What is the correct Regex for this?


I have a text like this:

(0.2 furry
  (0.81 fast
    (0.3)
    (0.2)
  )
  (0.1 fishy
    (0.3 freshwater
      (0.01)
      (0.01)
    )
    (0.1)
  )
)

I want to split it using Regex.Split. The format I want the string[] to be is:

( 0.2 furry ( 0.81 fast ( 0.3 ) ( 0.2 ) ) ( ... (you get the point)

I'm using the Regex expression ([()\\s]), but this also gives me strings for the spaces. Could you please tell me the correct Regex expression?


Solution

  • You can either match (as others have answered) or split on spaces and parentheses:

    See regex in use here

    Note that I replaced matches with \n for display purposes in the link above.
    You would instead split on the pattern below.

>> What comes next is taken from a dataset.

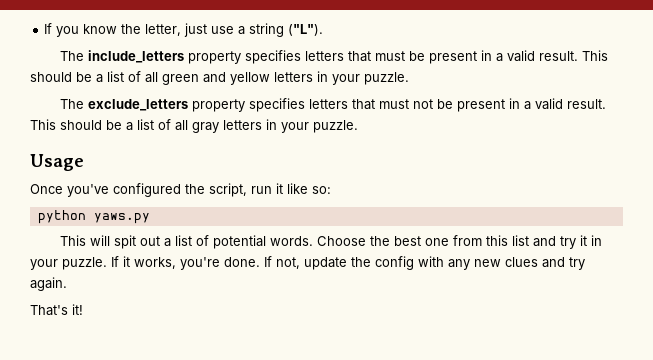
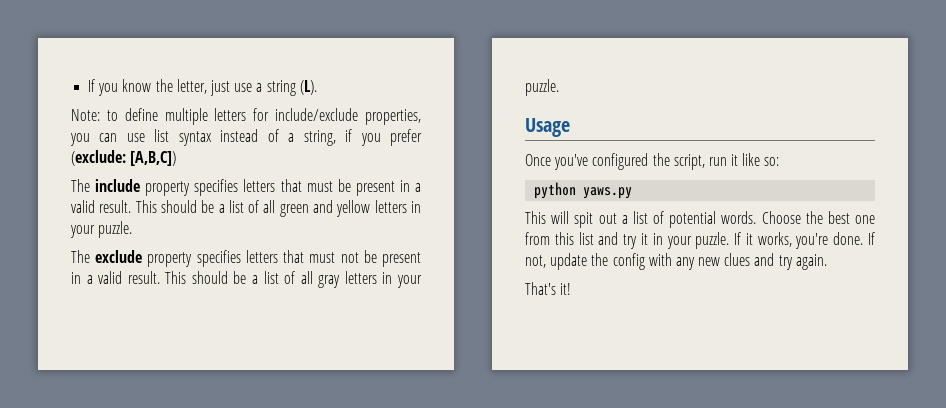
[288,24,324,36] [60,50,185,63] ("L"). // The include_letters -> [299,80,317,95] [71,108,421,125] [70,129,422,146] [71,150,177,166] [71,179,141,192] (L). // Note: to define multiple letters for include/exclude properties, you can use list syntax instead of a string, if you prefer (exclude: [A,B,C]) // The include
[88,99,189,111] exclude_letters -> [95,250,143,263] exclude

    \s+|(?<=\()(?!\s)|(?<!\s)(?=\))
    

    This pattern is composed of 3 options:

    1. \s+ match any whitespace character one or more times
    2. (?<=\()(?!\s) Match a position that is preceded by ( but not proceeded by whitespace (because the first option will already have matched this position)
    3. (?<!\s)(?=\)) Match a position that is not preceded by whitespace (because the first option will already have matched this position), but that is proceeded by )